Every entry here needs to be repeated exactly.

(Collected data)
====================

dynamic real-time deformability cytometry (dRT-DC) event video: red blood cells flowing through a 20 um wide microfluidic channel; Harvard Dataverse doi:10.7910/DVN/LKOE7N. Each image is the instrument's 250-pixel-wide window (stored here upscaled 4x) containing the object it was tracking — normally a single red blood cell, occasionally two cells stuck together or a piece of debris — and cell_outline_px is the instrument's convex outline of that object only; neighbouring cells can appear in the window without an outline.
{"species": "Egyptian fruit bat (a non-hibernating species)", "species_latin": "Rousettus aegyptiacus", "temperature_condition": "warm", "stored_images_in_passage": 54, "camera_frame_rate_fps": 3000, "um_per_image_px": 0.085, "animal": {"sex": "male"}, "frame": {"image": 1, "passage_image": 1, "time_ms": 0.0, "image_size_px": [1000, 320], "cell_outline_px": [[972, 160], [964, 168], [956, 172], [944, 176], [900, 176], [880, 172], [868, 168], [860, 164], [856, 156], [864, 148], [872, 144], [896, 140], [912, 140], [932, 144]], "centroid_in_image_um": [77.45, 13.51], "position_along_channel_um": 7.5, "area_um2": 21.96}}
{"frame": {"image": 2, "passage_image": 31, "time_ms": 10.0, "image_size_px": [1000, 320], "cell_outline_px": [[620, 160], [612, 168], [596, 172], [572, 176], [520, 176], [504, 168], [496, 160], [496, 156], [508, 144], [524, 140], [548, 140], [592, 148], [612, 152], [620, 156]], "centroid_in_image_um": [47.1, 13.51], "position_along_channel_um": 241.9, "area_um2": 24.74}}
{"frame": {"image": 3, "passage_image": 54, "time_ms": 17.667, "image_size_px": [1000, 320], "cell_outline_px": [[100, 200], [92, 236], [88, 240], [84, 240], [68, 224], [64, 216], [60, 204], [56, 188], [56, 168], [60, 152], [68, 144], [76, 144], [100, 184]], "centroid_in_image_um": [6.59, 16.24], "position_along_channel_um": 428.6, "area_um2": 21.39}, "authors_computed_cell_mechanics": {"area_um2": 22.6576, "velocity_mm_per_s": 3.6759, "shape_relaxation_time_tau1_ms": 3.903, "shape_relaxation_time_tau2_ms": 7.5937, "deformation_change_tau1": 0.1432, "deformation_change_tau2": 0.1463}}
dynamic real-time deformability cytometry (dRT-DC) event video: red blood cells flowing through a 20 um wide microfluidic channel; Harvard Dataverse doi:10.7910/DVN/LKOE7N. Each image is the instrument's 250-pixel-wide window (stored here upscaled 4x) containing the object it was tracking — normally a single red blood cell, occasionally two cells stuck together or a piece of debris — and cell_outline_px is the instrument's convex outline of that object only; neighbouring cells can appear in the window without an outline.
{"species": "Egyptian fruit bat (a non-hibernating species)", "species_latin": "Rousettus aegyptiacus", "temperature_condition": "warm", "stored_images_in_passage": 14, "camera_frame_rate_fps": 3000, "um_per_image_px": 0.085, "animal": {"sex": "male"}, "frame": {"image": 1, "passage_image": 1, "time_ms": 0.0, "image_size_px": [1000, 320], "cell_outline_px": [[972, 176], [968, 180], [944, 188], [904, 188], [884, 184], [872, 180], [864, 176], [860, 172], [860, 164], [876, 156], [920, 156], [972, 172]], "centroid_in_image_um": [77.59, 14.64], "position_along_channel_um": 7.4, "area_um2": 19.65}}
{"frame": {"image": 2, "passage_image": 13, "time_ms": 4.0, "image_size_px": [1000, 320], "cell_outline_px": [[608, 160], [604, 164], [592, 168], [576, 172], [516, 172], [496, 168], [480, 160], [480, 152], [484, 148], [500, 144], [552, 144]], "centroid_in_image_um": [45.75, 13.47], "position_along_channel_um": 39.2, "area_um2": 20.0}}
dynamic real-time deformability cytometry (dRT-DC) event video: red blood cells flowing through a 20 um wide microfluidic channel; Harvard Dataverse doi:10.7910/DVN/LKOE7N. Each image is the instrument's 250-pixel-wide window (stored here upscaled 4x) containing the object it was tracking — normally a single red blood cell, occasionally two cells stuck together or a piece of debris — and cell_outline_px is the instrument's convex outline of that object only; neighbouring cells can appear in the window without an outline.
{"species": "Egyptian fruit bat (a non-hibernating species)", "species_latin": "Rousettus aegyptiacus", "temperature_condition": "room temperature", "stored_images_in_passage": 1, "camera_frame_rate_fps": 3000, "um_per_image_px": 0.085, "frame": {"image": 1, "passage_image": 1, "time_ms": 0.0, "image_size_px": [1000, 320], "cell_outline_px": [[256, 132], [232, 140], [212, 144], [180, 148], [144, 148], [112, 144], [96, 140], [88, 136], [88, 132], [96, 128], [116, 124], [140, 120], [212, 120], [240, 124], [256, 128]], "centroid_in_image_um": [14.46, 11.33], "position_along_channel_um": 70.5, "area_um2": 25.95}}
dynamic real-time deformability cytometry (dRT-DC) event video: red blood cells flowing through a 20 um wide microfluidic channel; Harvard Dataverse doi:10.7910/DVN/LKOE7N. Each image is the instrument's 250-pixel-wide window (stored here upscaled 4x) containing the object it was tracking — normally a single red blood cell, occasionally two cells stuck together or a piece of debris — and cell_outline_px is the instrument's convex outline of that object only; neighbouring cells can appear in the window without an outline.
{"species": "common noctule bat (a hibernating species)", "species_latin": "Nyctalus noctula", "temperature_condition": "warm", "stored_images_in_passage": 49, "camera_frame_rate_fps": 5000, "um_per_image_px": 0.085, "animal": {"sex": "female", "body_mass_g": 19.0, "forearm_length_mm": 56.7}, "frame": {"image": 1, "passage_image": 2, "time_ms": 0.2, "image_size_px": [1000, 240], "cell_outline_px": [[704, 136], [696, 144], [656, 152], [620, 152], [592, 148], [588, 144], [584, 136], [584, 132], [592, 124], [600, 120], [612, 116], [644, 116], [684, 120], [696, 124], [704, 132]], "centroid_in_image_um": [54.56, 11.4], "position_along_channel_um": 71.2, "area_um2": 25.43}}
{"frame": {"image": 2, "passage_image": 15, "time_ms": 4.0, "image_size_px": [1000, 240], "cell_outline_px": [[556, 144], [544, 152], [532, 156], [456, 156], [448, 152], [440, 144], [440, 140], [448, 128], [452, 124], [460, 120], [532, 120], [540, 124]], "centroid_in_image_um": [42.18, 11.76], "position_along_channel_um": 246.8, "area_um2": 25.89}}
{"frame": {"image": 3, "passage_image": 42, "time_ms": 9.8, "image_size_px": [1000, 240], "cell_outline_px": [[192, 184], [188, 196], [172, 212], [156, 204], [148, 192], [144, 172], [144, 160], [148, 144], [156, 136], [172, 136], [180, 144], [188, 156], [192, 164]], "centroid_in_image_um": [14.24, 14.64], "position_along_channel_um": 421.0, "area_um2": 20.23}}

====================

Solution for this task:
dynamic real-time deformability cytometry (dRT-DC) event video: red blood cells flowing through a 20 um wide microfluidic channel; Harvard Dataverse doi:10.7910/DVN/LKOE7N. Each image is the instrument's 250-pixel-wide window (stored here upscaled 4x) containing the object it was tracking — normally a single red blood cell, occasionally two cells stuck together or a piece of debris — and cell_outline_px is the instrument's convex outline of that object only; neighbouring cells can appear in the window without an outline.
{"species": "Egyptian fruit bat (a non-hibernating species)", "species_latin": "Rousettus aegyptiacus", "temperature_condition": "warm", "stored_images_in_passage": 54, "camera_frame_rate_fps": 3000, "um_per_image_px": 0.085, "animal": {"sex": "male"}, "frame": {"image": 1, "passage_image": 1, "time_ms": 0.0, "image_size_px": [1000, 320], "cell_outline_px": [[972, 160], [964, 168], [956, 172], [944, 176], [900, 176], [880, 172], [868, 168], [860, 164], [856, 156], [864, 148], [872, 144], [896, 140], [912, 140], [932, 144]], "centroid_in_image_um": [77.45, 13.51], "position_along_channel_um": 7.5, "area_um2": 21.96}}
{"frame": {"image": 2, "passage_image": 31, "time_ms": 10.0, "image_size_px": [1000, 320], "cell_outline_px": [[620, 160], [612, 168], [596, 172], [572, 176], [520, 176], [504, 168], [496, 160], [496, 156], [508, 144], [524, 140], [548, 140], [592, 148], [612, 152], [620, 156]], "centroid_in_image_um": [47.1, 13.51], "position_along_channel_um": 241.9, "area_um2": 24.74}}
{"frame": {"image": 3, "passage_image": 54, "time_ms": 17.667, "image_size_px": [1000, 320], "cell_outline_px": [[100, 200], [92, 236], [88, 240], [84, 240], [68, 224], [64, 216], [60, 204], [56, 188], [56, 168], [60, 152], [68, 144], [76, 144], [100, 184]], "centroid_in_image_um": [6.59, 16.24], "position_along_channel_um": 428.6, "area_um2": 21.39}, "authors_computed_cell_mechanics": {"area_um2": 22.6576, "velocity_mm_per_s": 3.6759, "shape_relaxation_time_tau1_ms": 3.903, "shape_relaxation_time_tau2_ms": 7.5937, "deformation_change_tau1": 0.1432, "deformation_change_tau2": 0.1463}}
dynamic real-time deformability cytometry (dRT-DC) event video: red blood cells flowing through a 20 um wide microfluidic channel; Harvard Dataverse doi:10.7910/DVN/LKOE7N. Each image is the instrument's 250-pixel-wide window (stored here upscaled 4x) containing the object it was tracking — normally a single red blood cell, occasionally two cells stuck together or a piece of debris — and cell_outline_px is the instrument's convex outline of that object only; neighbouring cells can appear in the window without an outline.
{"species": "Egyptian fruit bat (a non-hibernating species)", "species_latin": "Rousettus aegyptiacus", "temperature_condition": "warm", "stored_images_in_passage": 14, "camera_frame_rate_fps": 3000, "um_per_image_px": 0.085, "animal": {"sex": "male"}, "frame": {"image": 1, "passage_image": 1, "time_ms": 0.0, "image_size_px": [1000, 320], "cell_outline_px": [[972, 176], [968, 180], [944, 188], [904, 188], [884, 184], [872, 180], [864, 176], [860, 172], [860, 164], [876, 156], [920, 156], [972, 172]], "centroid_in_image_um": [77.59, 14.64], "position_along_channel_um": 7.4, "area_um2": 19.65}}
{"frame": {"image": 2, "passage_image": 13, "time_ms": 4.0, "image_size_px": [1000, 320], "cell_outline_px": [[608, 160], [604, 164], [592, 168], [576, 172], [516, 172], [496, 168], [480, 160], [480, 152], [484, 148], [500, 144], [552, 144]], "centroid_in_image_um": [45.75, 13.47], "position_along_channel_um": 39.2, "area_um2": 20.0}}
dynamic real-time deformability cytometry (dRT-DC) event video: red blood cells flowing through a 20 um wide microfluidic channel; Harvard Dataverse doi:10.7910/DVN/LKOE7N. Each image is the instrument's 250-pixel-wide window (stored here upscaled 4x) containing the object it was tracking — normally a single red blood cell, occasionally two cells stuck together or a piece of debris — and cell_outline_px is the instrument's convex outline of that object only; neighbouring cells can appear in the window without an outline.
{"species": "Egyptian fruit bat (a non-hibernating species)", "species_latin": "Rousettus aegyptiacus", "temperature_condition": "room temperature", "stored_images_in_passage": 1, "camera_frame_rate_fps": 3000, "um_per_image_px": 0.085, "frame": {"image": 1, "passage_image": 1, "time_ms": 0.0, "image_size_px": [1000, 320], "cell_outline_px": [[256, 132], [232, 140], [212, 144], [180, 148], [144, 148], [112, 144], [96, 140], [88, 136], [88, 132], [96, 128], [116, 124], [140, 120], [212, 120], [240, 124], [256, 128]], "centroid_in_image_um": [14.46, 11.33], "position_along_channel_um": 70.5, "area_um2": 25.95}}
dynamic real-time deformability cytometry (dRT-DC) event video: red blood cells flowing through a 20 um wide microfluidic channel; Harvard Dataverse doi:10.7910/DVN/LKOE7N. Each image is the instrument's 250-pixel-wide window (stored here upscaled 4x) containing the object it was tracking — normally a single red blood cell, occasionally two cells stuck together or a piece of debris — and cell_outline_px is the instrument's convex outline of that object only; neighbouring cells can appear in the window without an outline.
{"species": "common noctule bat (a hibernating species)", "species_latin": "Nyctalus noctula", "temperature_condition": "warm", "stored_images_in_passage": 49, "camera_frame_rate_fps": 5000, "um_per_image_px": 0.085, "animal": {"sex": "female", "body_mass_g": 19.0, "forearm_length_mm": 56.7}, "frame": {"image": 1, "passage_image": 2, "time_ms": 0.2, "image_size_px": [1000, 240], "cell_outline_px": [[704, 136], [696, 144], [656, 152], [620, 152], [592, 148], [588, 144], [584, 136], [584, 132], [592, 124], [600, 120], [612, 116], [644, 116], [684, 120], [696, 124], [704, 132]], "centroid_in_image_um": [54.56, 11.4], "position_along_channel_um": 71.2, "area_um2": 25.43}}
{"frame": {"image": 2, "passage_image": 15, "time_ms": 4.0, "image_size_px": [1000, 240], "cell_outline_px": [[556, 144], [544, 152], [532, 156], [456, 156], [448, 152], [440, 144], [440, 140], [448, 128], [452, 124], [460, 120], [532, 120], [540, 124]], "centroid_in_image_um": [42.18, 11.76], "position_along_channel_um": 246.8, "area_um2": 25.89}}
{"frame": {"image": 3, "passage_image": 42, "time_ms": 9.8, "image_size_px": [1000, 240], "cell_outline_px": [[192, 184], [188, 196], [172, 212], [156, 204], [148, 192], [144, 172], [144, 160], [148, 144], [156, 136], [172, 136], [180, 144], [188, 156], [192, 164]], "centroid_in_image_um": [14.24, 14.64], "position_along_channel_um": 421.0, "area_um2": 20.23}}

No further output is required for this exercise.